Diversity, equity, and inclusion
We firmly believe that embracing diversity, equity and inclusion (DEI) drives innovation, improves research, and contributes to equitable access to education, health care, and prosperity for all.
At the Christensen Institute, that means:
- Seeking out diverse perspectives on our team and through our partnerships,
- Promoting a culture of flexibility and care that values wellbeing and authenticity, and
- Producing research focused on long-term, systemic solutions that address barriers to societal progress and unlock human potential.
Seeking out diverse perspectives
We believe that by seeking out anomalies and new perspectives, we can deepen our understanding of complex issues and expand the impact of our work.
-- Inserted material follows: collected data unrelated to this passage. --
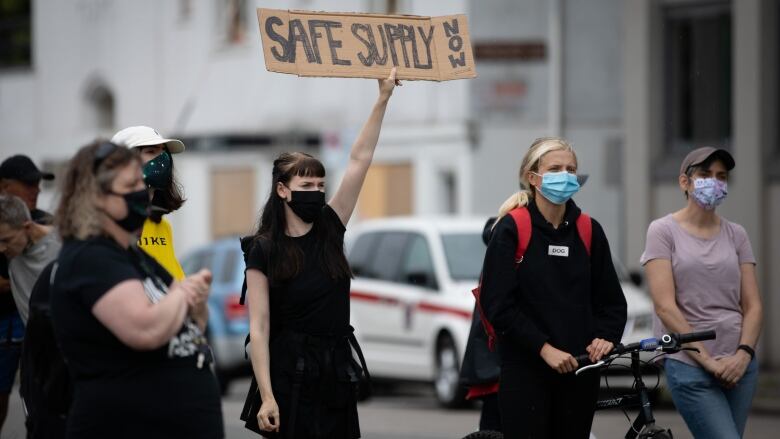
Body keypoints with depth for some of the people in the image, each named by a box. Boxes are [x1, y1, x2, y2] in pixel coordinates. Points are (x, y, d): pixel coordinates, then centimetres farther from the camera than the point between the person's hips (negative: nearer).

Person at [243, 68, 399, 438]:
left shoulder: (330, 229, 7)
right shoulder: (264, 252, -5)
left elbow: (360, 159, 5)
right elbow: (258, 329, -9)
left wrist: (384, 97, 1)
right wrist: (267, 397, -17)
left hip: (337, 373, 5)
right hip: (290, 375, -5)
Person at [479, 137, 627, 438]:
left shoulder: (589, 231, 8)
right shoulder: (511, 229, -4)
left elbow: (611, 299, 11)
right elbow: (498, 305, -10)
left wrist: (606, 337, -9)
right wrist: (544, 348, -16)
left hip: (579, 369, 4)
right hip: (525, 370, -4)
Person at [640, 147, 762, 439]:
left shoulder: (736, 234, 11)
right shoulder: (663, 231, -1)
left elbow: (752, 304, 8)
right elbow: (665, 306, -8)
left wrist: (743, 354, -9)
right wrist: (707, 360, -14)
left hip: (739, 364, 5)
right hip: (690, 367, -4)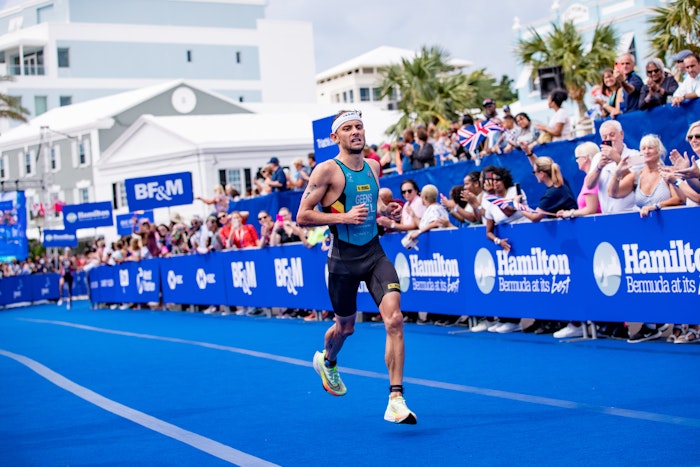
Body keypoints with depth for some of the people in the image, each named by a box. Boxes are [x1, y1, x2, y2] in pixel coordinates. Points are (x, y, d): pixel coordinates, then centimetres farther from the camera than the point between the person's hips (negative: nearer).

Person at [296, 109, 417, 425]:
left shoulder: (373, 167, 9)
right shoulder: (328, 170, -9)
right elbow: (303, 215, -12)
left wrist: (386, 210, 5)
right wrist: (344, 217, -21)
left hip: (375, 253, 4)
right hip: (344, 258, -4)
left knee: (394, 319, -16)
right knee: (345, 327, 14)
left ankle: (396, 401, -14)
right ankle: (326, 361, 51)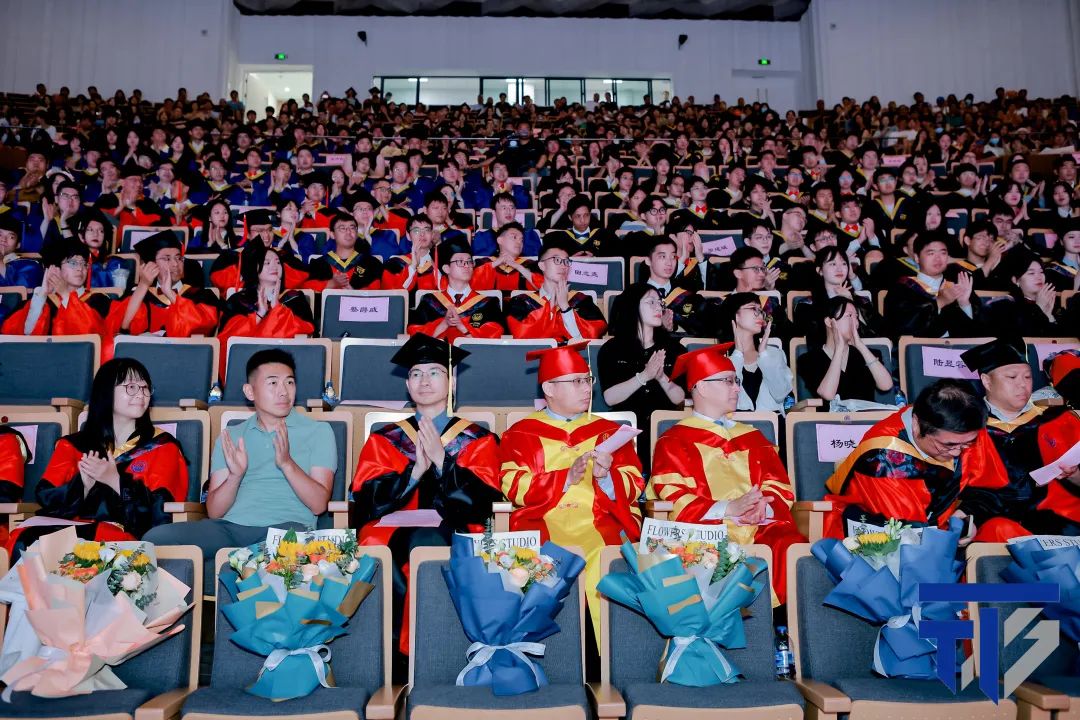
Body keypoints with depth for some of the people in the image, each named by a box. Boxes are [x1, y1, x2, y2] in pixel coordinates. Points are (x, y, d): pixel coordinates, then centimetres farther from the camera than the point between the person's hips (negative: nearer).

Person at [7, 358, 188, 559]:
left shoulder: (162, 445, 11)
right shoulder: (72, 444, 19)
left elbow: (161, 510, -1)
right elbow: (46, 498, 8)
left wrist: (115, 480, -12)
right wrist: (83, 485, -12)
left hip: (127, 535, -3)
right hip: (67, 528, 3)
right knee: (21, 541, -28)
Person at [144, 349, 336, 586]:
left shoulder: (317, 431, 10)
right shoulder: (231, 437, 18)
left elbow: (319, 504, -1)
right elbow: (213, 512, 10)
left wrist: (287, 463, -16)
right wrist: (235, 475, -9)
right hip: (228, 527, 2)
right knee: (155, 539, -25)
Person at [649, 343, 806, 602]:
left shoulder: (753, 437, 28)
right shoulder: (673, 441, 13)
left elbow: (781, 488, 18)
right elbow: (674, 500, -1)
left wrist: (763, 507, -7)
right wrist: (730, 508, -15)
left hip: (762, 526, 4)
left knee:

We do this by fostering a culture of humility that values diverse opinions, backgrounds, and experiences that can expand our understanding of persistent and systemic challenges.
Promoting a positive and supportive culture
We strive to create a culture of mutual respect and support, recognizing that flexibility, trust, and compassion are critical for all employees to thrive. We celebrate each other’s victories and we support each other in our times of challenge.
Producing research focused on long-term, systemic solutions
Our goal is not to identify solutions that only address superficial symptoms, but to transform systems in ways that fundamentally expand access to more equitable opportunities across education, health care, and economic pursuits. We promote rigorous, theory-based research with the goal of sharpening our understanding of the challenges and opportunities facing innovators across society. In that process, we seek to apply innovation theory to provide a new perspective and a common understanding that can unite people around long-term solutions.